Brian Burke, owner of the historic Leonard Street building, called the agreement “a long-term deal” for a 130-seat restaurant where fire engines once parked.
Damian de Magistris represented the brothers at the lease signing, an informal affair that took place at the station on the hood of Burke’s truck.
He said plans for the restaurant are about half done. There’s no name, no color scheme and no opening date beyond “two or three months” after Burke finishes the “rough stuff” of restoring the building. Still, de Magistris said he and his brothers are excited about the challenge ahead.
“I’m looking forward to it. It’s going to be fun. I can’t wait to get this place fired up,” he said, looking around the disheveled garage.
The fire station is just a few storefronts down from Leon & Co., the hair salon owned and operated by Damian’s father, Belmont resident Leon de Magistris. Damian said the brothers won’t mind working in such close proximity to their father.
“Everything we do is a family affair,” he said.
That sentiment makes sense to Burke, whose sons Brian and Alexander also signed the lease. The brothers will move the real estate offices of Burke Land Co. into the green (formerly pink) building next door as soon as reconstruction is done there.
The de Magistrises are the first tenants to sign with Burke, who said there are ongoing negotiations with other businesses to occupy the second floor of the firehouse and the first floor of the real estate offices.

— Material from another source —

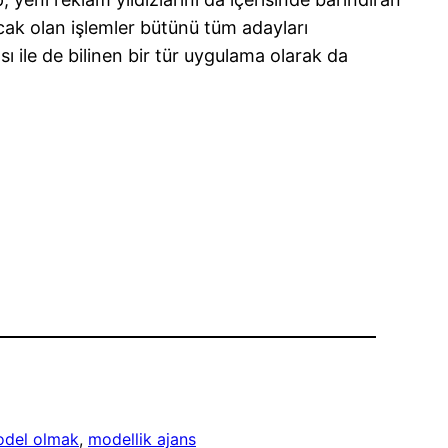
cak olan işlemler bütünü tüm adayları
ı ile de bilinen bir tür uygulama olarak da
del olmak
, 
modellik ajans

Plans for the restaurant, which are still taking shape, include an entrance on the left side of the building in an atrium connecting the two buildings, an elevator in the pole shaft and an open kitchen. Burke said his crews will preserve as much as of the original character of the building as they can.
The company has been collecting old photos of the station to see what it used to look like. They plan to restore the original brick arch separating the front doors of the garage and giving the doors “a more modern flair.” The damaged flooring of the garage will have to be scrapped, but details like 100-year-old gauges and old maps from the walls will be preserved.
The restaurant will serve lunch and dinner seven days a week, Burke said.
“What they serve is up to them,” he said.
Damian de Magistris said the menu is “nowhere near set in stone,” but it will draw from the family’s Italian roots. They do plan to apply for one of the town’s all-liquor licenses.
However the restaurant turns out, de Magistris has grand plans for it.
“It will be a centerpiece of Belmont,” he said.